Outlook 2016 (MSI) Security Update for December 2020

A Security Update has been released for Outlook 2016. It resolves the following vulnerability;

  • CVE-2020-17119: Microsoft Outlook Information Disclosure Vulnerability
    The type of information that could be disclosed if an attacker successfully exploited this vulnerability is uninitialized memory.
    Successful exploitation of this vulnerability requires a user to take some action before the vulnerability can be exploited.
    The Preview Pane is not an attack vector.

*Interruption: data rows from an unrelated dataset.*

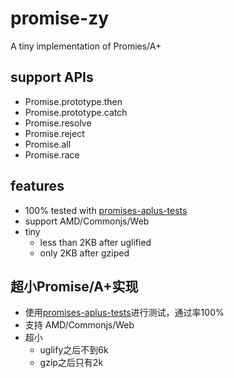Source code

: # promise-zy

A tiny implementation of Promies/A+

## support APIs
* Promise.prototype.then
* Promise.prototype.catch
* Promise.resolve
* Promise.reject
* Promise.all
* Promise.race

## features

* 100% tested with [promises-aplus-tests](https://github.com/promises-aplus/promises-tests)
* support AMD/Commonjs/Web
* tiny
    * less than 2KB after uglified
    * only 2KB after gziped

## 超小Promise/A+实现

* 使用[promises-aplus-tests](https://github.com/promises-aplus/promises-tests)进行测试，通过率100%
* 支持 AMD/Commonjs/Web
* 超小
    * uglify之后不到6k
    * gzip之后只有2k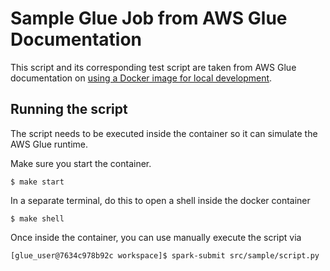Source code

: # Sample Glue Job from AWS Glue Documentation

This script and its corresponding test script are taken from AWS Glue 
documentation on [using a Docker image for local development](https://docs.aws.amazon.com/glue/latest/dg/aws-glue-programming-etl-libraries.html#develop-local-docker-image).

## Running the script

The script needs to be executed inside the container so it can simulate 
the AWS Glue runtime.

Make sure you start the container.

    $ make start

In a separate terminal, do this to open a shell inside the docker 
container

    $ make shell

Once inside the container, you can use manually execute the script via

    [glue_user@7634c978b92c workspace]$ spark-submit src/sample/script.py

This update contains 4 additional fixes or improvements for non-security issues;

  • Fixes an issue in which some users see Outlook start in an Offline state unless they manually select to work online.
  • Fixes an issue in the public API MAPISendMail or MAPISendMailW that occurs if the “lpszSubject” member of a MapiMessage or MapiMessageW structure is blank.
  • Fixes an issue that causes the current time indicator to get out of sync when users view multiple calendars.
  • Fixes an issue in which the “otherTelephone” and “otherHomePhone” attributes for Active Directory users are not mapped to the corresponding Outlook Lightweight Directory Access Protocol (LDAP) attributes.

View: Download information for KB4486748

Note: This update can be installed via Microsoft Update and updates Outlook to version 16.0.5095.1000. This update does not apply to Perpetual and Office 365 based installations of Office 2016.